(Texte):
Mais ce n’est point là la vie. Ni les hommes ni les choses n’y ont cette constance invariable, et cette précision automatique ; à chaque instant, les plans les mieux combinés s’y trouvent dérangés par les circonstances. Que les Anglais, en dépit du soin avec lequel ils ont préparé, par leur politique, la pacification ; par leurs lois et leurs fonctionnaires, le gouvernement ; par leurs travaux publics et leurs règlemens, la mise en valeur de la Birmanie, n’aient au bout de six années, ni achevé l’entière pacification, ni établi une administration parfaite, ni assuré une exploitation régulière, cela n’est pas fait pour nous déconcerter, ni ruiner notre foi dans la science et la prudence. La médiocrité des résultats ne prouve rien contre la méthode.

(Consigne A): Mettez à jour le listing depuis sa première ligne jusqu'à la ligne contenant "picture [548, 224, 1486, 893]" incluse, en remplaçant "layout element" par "page element" sans rien modifier d'autre.
Le listing qui suit n'a aucun rapport avec le texte.

(Relevé des données):
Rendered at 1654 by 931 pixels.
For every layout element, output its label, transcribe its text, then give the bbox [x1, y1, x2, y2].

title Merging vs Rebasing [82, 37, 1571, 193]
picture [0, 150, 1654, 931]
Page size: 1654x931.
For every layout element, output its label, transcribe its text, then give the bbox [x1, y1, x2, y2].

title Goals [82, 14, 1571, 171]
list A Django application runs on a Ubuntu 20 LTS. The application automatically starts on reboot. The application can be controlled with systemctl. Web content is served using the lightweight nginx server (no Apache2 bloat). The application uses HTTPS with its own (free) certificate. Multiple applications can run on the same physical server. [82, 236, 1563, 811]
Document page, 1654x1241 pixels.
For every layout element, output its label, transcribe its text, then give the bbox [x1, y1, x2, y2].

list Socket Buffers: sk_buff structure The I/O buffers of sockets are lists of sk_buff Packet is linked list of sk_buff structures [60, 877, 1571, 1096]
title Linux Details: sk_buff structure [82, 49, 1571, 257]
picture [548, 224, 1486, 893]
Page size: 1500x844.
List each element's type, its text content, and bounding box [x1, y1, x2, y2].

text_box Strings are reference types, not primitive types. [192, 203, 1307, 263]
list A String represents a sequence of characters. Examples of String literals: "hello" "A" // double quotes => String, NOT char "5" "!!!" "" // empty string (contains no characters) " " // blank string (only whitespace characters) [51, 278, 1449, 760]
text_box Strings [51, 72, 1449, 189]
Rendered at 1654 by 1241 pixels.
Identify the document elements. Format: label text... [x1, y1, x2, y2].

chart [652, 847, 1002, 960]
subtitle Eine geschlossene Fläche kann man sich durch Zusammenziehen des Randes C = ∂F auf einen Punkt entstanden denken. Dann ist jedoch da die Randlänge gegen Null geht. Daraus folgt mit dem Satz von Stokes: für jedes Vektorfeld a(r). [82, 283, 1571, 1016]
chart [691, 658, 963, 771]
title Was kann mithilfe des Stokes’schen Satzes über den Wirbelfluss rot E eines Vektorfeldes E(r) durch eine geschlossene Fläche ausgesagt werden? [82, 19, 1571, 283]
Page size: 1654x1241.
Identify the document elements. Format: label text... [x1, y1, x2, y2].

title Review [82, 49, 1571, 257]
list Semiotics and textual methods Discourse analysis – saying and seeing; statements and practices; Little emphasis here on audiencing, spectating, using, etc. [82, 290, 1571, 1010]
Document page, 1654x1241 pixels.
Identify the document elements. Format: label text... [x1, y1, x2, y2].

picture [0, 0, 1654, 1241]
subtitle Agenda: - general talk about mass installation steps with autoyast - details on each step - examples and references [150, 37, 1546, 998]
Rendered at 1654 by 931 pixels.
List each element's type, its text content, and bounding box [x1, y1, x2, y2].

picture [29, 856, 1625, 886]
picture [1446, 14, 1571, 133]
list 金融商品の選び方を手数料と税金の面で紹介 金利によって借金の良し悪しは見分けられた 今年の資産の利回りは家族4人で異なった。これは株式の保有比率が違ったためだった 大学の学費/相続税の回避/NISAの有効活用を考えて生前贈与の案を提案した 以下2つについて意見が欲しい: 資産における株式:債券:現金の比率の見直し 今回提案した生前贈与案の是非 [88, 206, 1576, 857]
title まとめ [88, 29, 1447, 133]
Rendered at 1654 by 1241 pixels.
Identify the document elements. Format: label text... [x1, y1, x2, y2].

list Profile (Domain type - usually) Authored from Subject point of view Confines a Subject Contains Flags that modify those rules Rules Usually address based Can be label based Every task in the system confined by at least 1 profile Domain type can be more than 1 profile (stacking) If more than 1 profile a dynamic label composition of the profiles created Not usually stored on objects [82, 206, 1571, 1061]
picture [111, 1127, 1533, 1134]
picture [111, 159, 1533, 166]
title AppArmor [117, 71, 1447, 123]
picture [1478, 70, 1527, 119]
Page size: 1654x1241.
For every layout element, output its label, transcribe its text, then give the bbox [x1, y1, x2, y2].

(Consigne B): Recopiez sans la moindre modification le passage du texte sur la Birmanie qui s'ouvre sur les mots "Mais ce n’est" et se clôt sur "contre la méthode.".

(Corrigé A):
Rendered at 1654 by 931 pixels.
For every page element, output its label, transcribe its text, then give the bbox [x1, y1, x2, y2].

title Merging vs Rebasing [82, 37, 1571, 193]
picture [0, 150, 1654, 931]
Page size: 1654x931.
For every page element, output its label, transcribe its text, then give the bbox [x1, y1, x2, y2].

title Goals [82, 14, 1571, 171]
list A Django application runs on a Ubuntu 20 LTS. The application automatically starts on reboot. The application can be controlled with systemctl. Web content is served using the lightweight nginx server (no Apache2 bloat). The application uses HTTPS with its own (free) certificate. Multiple applications can run on the same physical server. [82, 236, 1563, 811]
Document page, 1654x1241 pixels.
For every page element, output its label, transcribe its text, then give the bbox [x1, y1, x2, y2].

list Socket Buffers: sk_buff structure The I/O buffers of sockets are lists of sk_buff Packet is linked list of sk_buff structures [60, 877, 1571, 1096]
title Linux Details: sk_buff structure [82, 49, 1571, 257]
picture [548, 224, 1486, 893]

(Corrigé B):
Mais ce n’est point là la vie. Ni les hommes ni les choses n’y ont cette constance invariable, et cette précision automatique ; à chaque instant, les plans les mieux combinés s’y trouvent dérangés par les circonstances. Que les Anglais, en dépit du soin avec lequel ils ont préparé, par leur politique, la pacification ; par leurs lois et leurs fonctionnaires, le gouvernement ; par leurs travaux publics et leurs règlemens, la mise en valeur de la Birmanie, n’aient au bout de six années, ni achevé l’entière pacification, ni établi une administration parfaite, ni assuré une exploitation régulière, cela n’est pas fait pour nous déconcerter, ni ruiner notre foi dans la science et la prudence. La médiocrité des résultats ne prouve rien contre la méthode.